:: DATASET SECTION

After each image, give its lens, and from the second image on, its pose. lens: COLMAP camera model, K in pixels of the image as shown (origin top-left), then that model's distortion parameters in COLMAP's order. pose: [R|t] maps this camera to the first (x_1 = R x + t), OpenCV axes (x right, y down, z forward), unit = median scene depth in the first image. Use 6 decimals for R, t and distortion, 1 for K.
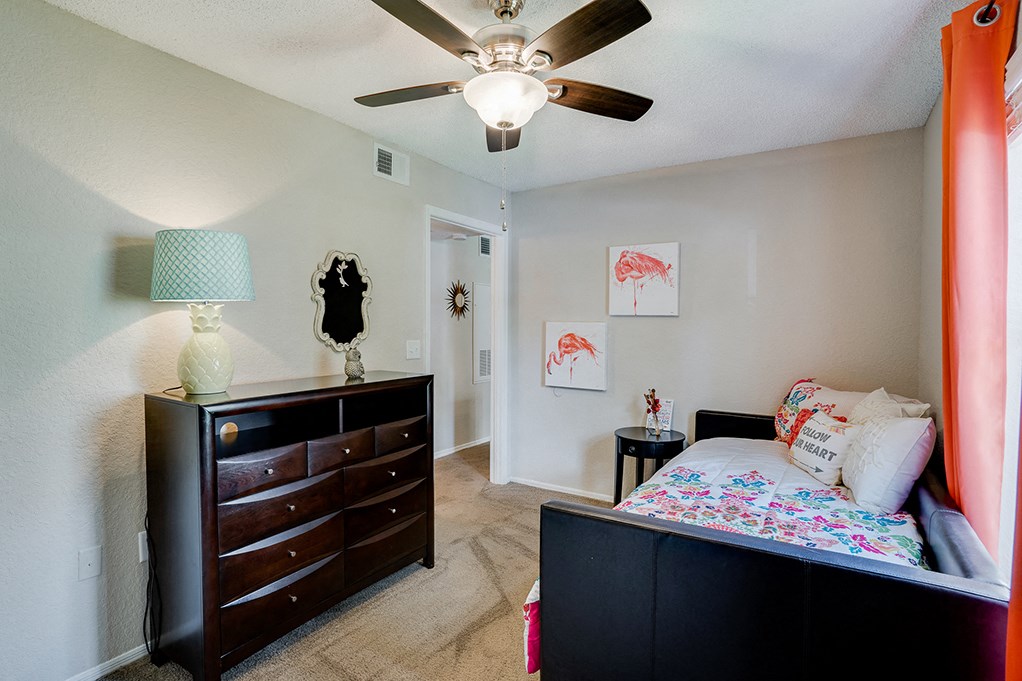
lens RADIAL K [[502.5, 0, 511.4], [0, 502.5, 337.0], [0, 0, 1]] dist [0.003106, 0.000057]
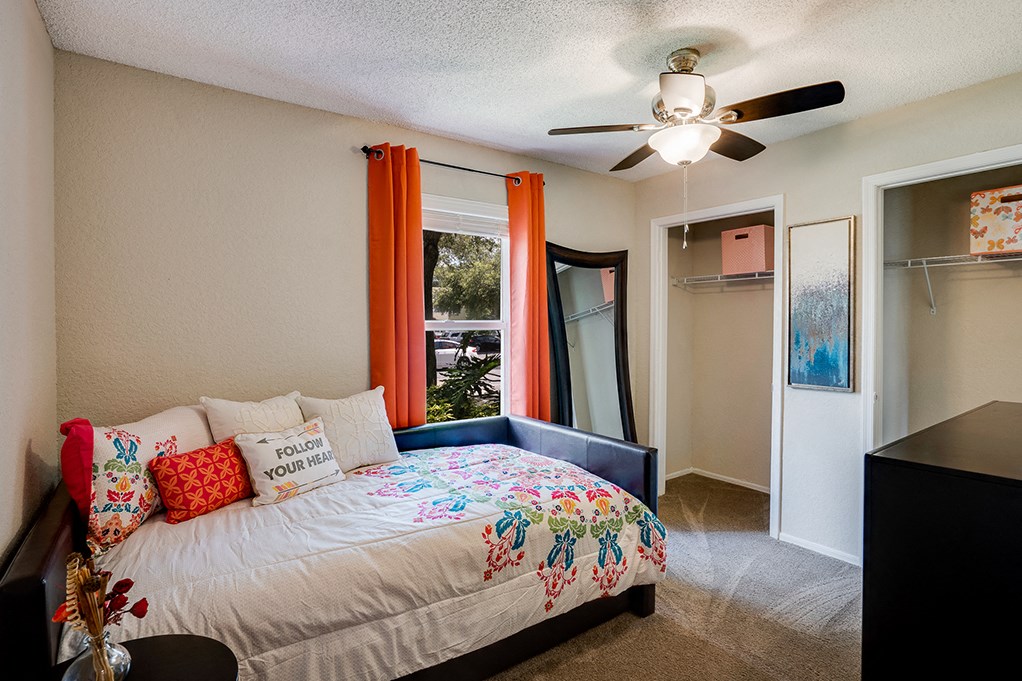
lens RADIAL K [[502.5, 0, 508.8], [0, 502.5, 337.8], [0, 0, 1]] dist [0.003106, 0.000057]
pose [[-0.926205, -0.001502, 0.377019, -0.056187], [0.016453, 0.998878, 0.044399, -0.029629], [-0.376662, 0.047326, -0.925141, 1.864302]]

::::

**YOUR ASSIGNMENT:**
Print the data word for word and omit the pictures.

**RESULT OF THE EXERCISE:**
After each image, give its lens, and from the second image on, its pose. lens: COLMAP camera model, K in pixels of the image as shown (origin top-left), then that model's distortion parameters in COLMAP's order. pose: [R|t] maps this camera to the first (x_1 = R x + t), OpenCV axes (x right, y down, z forward), unit = median scene depth in the first image. Use 6 decimals for R, t and distortion, 1 for K.
lens RADIAL K [[502.5, 0, 511.4], [0, 502.5, 337.0], [0, 0, 1]] dist [0.003106, 0.000057]
lens RADIAL K [[502.5, 0, 508.8], [0, 502.5, 337.8], [0, 0, 1]] dist [0.003106, 0.000057]
pose [[-0.926205, -0.001502, 0.377019, -0.056187], [0.016453, 0.998878, 0.044399, -0.029629], [-0.376662, 0.047326, -0.925141, 1.864302]]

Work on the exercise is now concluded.